Before 1989, Theories Substituted for Facts About Marijuana's Mechanism of Action : "Because the cellular and biochemical mechanisms of action of psychoactive cannabinoids were not understood, neuroscientists were allowed great breadth to speculate upon the influence that these compounds might have on the neurons of the brain." Howlett, A.C., Bidaut-Russell, M, Devane, W., Melvin, L., Johnsons, M., & Herkenham, M., "The Cannabinoid Receptor: Biochemical, anatomical, and behavioral characterization." Trends in Neuroscience 13:10, 420-423. 1990. pg. 420.
Before 1989, Studies which Caused Some Scientists Alarm Were Based on Faulty Research: "Most of the biochemical studies employed concentrations of Delta-9-THC that were in excess of physiologically meaningful concentrations that might be found in brain. In addition, the criterion of structure-activity relationship was not met -- that is, the potencies of the various cannabinoids in the in vitro assays did not correlate with their relative potencies in eliciting characteristic behavioral effects.

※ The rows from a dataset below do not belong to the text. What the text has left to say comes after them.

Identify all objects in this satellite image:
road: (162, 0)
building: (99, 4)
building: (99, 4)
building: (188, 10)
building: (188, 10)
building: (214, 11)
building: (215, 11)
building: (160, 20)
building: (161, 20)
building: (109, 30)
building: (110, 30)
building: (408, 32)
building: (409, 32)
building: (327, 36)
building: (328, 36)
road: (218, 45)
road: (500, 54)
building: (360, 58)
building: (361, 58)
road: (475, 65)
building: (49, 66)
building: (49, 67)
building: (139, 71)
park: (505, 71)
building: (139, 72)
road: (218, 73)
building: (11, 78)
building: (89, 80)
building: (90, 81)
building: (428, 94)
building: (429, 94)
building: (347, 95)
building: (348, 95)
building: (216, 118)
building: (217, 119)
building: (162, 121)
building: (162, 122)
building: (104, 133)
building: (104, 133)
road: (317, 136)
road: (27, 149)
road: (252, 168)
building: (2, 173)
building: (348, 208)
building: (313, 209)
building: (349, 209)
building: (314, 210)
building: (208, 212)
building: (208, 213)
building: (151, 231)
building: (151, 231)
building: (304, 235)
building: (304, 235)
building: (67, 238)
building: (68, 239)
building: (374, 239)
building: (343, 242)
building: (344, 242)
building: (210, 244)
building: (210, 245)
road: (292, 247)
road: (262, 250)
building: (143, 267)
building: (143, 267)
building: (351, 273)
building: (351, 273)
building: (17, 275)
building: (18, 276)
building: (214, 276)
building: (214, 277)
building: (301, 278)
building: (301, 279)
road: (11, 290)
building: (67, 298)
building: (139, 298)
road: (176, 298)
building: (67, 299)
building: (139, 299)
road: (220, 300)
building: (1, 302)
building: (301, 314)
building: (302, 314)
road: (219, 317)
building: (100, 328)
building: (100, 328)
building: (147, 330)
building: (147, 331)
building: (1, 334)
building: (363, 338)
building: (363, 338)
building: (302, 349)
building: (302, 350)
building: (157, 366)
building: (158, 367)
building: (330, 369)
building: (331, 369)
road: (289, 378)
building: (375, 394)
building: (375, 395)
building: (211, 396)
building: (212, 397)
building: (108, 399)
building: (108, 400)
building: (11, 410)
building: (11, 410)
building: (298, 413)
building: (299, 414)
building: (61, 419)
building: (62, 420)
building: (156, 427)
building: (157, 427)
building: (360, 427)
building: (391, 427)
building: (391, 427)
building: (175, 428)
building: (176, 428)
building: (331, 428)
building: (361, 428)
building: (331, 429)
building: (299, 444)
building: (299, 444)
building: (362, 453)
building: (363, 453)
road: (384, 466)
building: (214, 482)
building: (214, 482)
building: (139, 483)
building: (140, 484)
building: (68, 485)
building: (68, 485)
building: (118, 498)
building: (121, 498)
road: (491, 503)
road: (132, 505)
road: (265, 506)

Particularly damaging to the relevance of these in vitro studies was the absence of enantioselectivity." Herkenham, M. (1992), "Cannabinoid Receptor Localization in Brain: Relationship to Motor and Reward Systems," P.W. Kalivas and H.H. Samson (eds.), The Neurobiology of Drug and Alcohol Addiction, Annals of the American Academy of Sciences. 654:19-32, 1992. pg. 19.
Before 1989, All Sorts of Research on Cannabinoids Was Conducted Because No One Knew How they Worked on the Brain: "Until recently, very little was known about the cellular mechanisms through which cannabinoids act . . .Without evidence that cannabinoids act through a specific receptor coupled to a functional effector system, researchers were prone to study the effects of cannabinoids on membrane properties, membrane-bound enzymes, eicosanoid production, metabolism, and other neurotransmitter systems in vitro." Herkenham, M. (1992), "Cannabinoid Receptor Localization in Brain: Relationship to Motor and Reward Systems," P.W. Kalivas and H.H. Samson (eds.), The Neurobiology of Drug and Alcohol Addiction, Annals of the American Academy of Sciences. 654:19-32, 1992. pg. 19.